* **Extract provided**
+ + + + + + +

Shoftim 4-5: Devora and Ya'el

Rav Michael Hattin



Sefer Shoftim preserves the names of a total of thirteen figures who acted as "Judges," during the anxious and unstable period associated with Israel's conquest and settlement of the land of Canaan.  As we have already seen, the challenges of the age were great while the spiritual stamina of the people was often lacking, so that no judge ever succeeded in restoring peace or securing serenity for very long.  Nevertheless, some judges were more successful than others, and some of the narratives describing their exploits are correspondingly longer.  Concerning some of these leaders, the text tells us almost nothing; concerning others, we can trace almost the entire trajectory of their lives.  But of all of the judges whose lives and exploits are recorded in this short but remarkable book, only one has bequeathed to posterity a triumphal song of praise: Devorah.


Devorah is introduced to us rather abruptly.  We are told nothing about her birth, upbringing or family, only that she was the wife of the otherwise unknown "Lapidot" (4:4).  We know naught about her home or village, her children (?) or her friends, only that she was "a prophetess who judged Israel at that time."  Under a sturdy date palm that had (uncharacteristically) taken root in the hill country of Mount Efraim, she dispensed her instruction and inspiration, "between the Rama and Beit El." 





Not surprisingly, the Rabbis (their opinions preserved in the Midrashic collection Yalkut Shim'oni) felt obliged to fill in some of the otherwise missing details.  They tell us for instance, in comments echoed by Rashi (11th century, France), that "Lapidot" refers to "torches" ("lapid" in Hebrew).  This is because Devorah would fashion wicks to kindle the lights of the Menora, and these in turn would be dutifully delivered by her husband to the Mishkan at Shilo.  What is striking about such a statement is not that it tends to stress Devorah's spiritual disposition.  What else to expect from a prophetess than for her to be busy fashioning wicks in her spare time, in order to spread the ethereal light emanating from the House of God!  Rather, what is unusual about Rashi's formulation is that it has the pronounced effect of downplaying any independent role that Devorah's husband may have had, for his personal name and identity is entirely overridden by the nature of his enabling but subservient role.

+ + + + + + +

* **Directions for this task**
Transcribe the whole passage on Devorah and Ya'el word for word, without changing anything.

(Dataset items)
+ + + + + + +

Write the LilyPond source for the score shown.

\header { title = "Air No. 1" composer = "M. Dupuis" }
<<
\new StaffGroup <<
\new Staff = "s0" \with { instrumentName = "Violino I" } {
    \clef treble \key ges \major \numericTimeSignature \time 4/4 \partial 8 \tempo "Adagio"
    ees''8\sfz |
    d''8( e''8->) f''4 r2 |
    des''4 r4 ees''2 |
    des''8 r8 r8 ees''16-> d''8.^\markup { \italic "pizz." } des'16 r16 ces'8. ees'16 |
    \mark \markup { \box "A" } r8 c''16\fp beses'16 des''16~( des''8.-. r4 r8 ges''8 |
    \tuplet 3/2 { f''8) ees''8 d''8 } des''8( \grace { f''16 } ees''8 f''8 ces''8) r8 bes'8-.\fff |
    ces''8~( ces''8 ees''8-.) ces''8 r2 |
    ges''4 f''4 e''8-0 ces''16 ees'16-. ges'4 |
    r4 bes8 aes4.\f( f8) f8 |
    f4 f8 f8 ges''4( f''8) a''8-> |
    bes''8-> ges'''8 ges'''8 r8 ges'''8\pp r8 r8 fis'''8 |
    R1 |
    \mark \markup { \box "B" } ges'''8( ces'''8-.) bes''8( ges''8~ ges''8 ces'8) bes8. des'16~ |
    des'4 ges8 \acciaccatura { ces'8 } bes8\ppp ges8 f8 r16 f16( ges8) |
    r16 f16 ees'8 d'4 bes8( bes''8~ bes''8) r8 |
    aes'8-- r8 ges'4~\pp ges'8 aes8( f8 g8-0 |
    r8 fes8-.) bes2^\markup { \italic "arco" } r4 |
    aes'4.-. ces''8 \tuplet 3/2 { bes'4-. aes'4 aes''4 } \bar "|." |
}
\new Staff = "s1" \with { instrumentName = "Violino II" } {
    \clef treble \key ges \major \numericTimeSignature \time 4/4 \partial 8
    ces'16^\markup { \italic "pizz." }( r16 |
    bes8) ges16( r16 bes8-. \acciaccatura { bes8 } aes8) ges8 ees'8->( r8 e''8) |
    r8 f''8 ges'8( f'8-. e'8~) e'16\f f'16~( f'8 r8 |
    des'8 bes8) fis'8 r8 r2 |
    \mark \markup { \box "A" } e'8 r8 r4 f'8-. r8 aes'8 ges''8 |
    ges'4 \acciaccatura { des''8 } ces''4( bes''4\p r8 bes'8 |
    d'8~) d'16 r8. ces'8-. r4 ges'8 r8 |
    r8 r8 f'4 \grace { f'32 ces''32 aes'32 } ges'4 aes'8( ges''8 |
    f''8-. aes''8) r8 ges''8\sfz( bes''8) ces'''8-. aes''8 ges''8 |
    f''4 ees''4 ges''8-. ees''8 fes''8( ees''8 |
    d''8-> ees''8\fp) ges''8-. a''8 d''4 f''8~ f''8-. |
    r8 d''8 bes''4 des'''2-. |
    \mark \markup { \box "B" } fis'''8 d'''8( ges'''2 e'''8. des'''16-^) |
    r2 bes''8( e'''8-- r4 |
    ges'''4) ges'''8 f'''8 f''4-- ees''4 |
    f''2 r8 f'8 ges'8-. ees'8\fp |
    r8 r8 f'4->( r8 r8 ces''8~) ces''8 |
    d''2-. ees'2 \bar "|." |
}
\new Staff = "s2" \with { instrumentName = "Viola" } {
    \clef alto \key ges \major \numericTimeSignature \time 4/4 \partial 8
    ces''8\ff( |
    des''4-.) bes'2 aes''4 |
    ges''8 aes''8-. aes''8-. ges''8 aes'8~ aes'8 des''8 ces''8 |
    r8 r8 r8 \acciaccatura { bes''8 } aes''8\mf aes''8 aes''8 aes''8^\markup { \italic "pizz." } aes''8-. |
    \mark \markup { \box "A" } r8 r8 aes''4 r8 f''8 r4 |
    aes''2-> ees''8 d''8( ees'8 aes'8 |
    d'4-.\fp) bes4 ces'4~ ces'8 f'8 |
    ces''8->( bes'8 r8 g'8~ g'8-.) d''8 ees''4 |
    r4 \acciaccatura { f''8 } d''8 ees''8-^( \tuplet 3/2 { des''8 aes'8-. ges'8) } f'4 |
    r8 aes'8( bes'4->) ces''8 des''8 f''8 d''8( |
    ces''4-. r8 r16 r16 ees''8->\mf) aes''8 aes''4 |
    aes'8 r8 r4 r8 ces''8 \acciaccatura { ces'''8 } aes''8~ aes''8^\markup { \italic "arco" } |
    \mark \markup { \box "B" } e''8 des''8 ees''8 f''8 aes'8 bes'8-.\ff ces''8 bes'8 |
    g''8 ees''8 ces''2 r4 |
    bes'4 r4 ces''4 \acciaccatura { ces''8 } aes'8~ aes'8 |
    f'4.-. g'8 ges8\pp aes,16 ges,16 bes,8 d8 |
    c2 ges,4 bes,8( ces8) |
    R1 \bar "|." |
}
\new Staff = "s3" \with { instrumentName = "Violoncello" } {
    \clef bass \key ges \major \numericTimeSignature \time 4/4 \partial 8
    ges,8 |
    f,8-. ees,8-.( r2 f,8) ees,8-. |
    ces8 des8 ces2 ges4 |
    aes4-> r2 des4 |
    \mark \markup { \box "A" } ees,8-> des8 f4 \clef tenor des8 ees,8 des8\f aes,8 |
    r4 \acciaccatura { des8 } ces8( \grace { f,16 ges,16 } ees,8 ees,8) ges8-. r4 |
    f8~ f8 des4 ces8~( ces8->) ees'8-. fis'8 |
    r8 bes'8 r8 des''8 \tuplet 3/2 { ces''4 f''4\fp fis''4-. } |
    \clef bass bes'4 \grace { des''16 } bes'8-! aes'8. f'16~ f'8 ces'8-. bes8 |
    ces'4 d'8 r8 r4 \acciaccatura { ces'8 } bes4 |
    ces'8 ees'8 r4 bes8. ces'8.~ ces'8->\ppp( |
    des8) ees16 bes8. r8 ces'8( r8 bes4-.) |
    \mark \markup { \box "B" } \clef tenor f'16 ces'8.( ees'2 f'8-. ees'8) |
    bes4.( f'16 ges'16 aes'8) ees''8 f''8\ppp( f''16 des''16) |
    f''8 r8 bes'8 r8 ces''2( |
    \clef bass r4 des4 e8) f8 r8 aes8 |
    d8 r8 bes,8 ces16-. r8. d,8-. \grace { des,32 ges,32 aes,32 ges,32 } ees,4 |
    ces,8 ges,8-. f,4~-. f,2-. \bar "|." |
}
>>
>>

+ + + + + + +

* **Exercise answer**
Shoftim 4-5: Devora and Ya'el

Rav Michael Hattin



Sefer Shoftim preserves the names of a total of thirteen figures who acted as "Judges," during the anxious and unstable period associated with Israel's conquest and settlement of the land of Canaan.  As we have already seen, the challenges of the age were great while the spiritual stamina of the people was often lacking, so that no judge ever succeeded in restoring peace or securing serenity for very long.  Nevertheless, some judges were more successful than others, and some of the narratives describing their exploits are correspondingly longer.  Concerning some of these leaders, the text tells us almost nothing; concerning others, we can trace almost the entire trajectory of their lives.  But of all of the judges whose lives and exploits are recorded in this short but remarkable book, only one has bequeathed to posterity a triumphal song of praise: Devorah.


Devorah is introduced to us rather abruptly.  We are told nothing about her birth, upbringing or family, only that she was the wife of the otherwise unknown "Lapidot" (4:4).  We know naught about her home or village, her children (?) or her friends, only that she was "a prophetess who judged Israel at that time."  Under a sturdy date palm that had (uncharacteristically) taken root in the hill country of Mount Efraim, she dispensed her instruction and inspiration, "between the Rama and Beit El." 





Not surprisingly, the Rabbis (their opinions preserved in the Midrashic collection Yalkut Shim'oni) felt obliged to fill in some of the otherwise missing details.  They tell us for instance, in comments echoed by Rashi (11th century, France), that "Lapidot" refers to "torches" ("lapid" in Hebrew).  This is because Devorah would fashion wicks to kindle the lights of the Menora, and these in turn would be dutifully delivered by her husband to the Mishkan at Shilo.  What is striking about such a statement is not that it tends to stress Devorah's spiritual disposition.  What else to expect from a prophetess than for her to be busy fashioning wicks in her spare time, in order to spread the ethereal light emanating from the House of God!  Rather, what is unusual about Rashi's formulation is that it has the pronounced effect of downplaying any independent role that Devorah's husband may have had, for his personal name and identity is entirely overridden by the nature of his enabling but subservient role.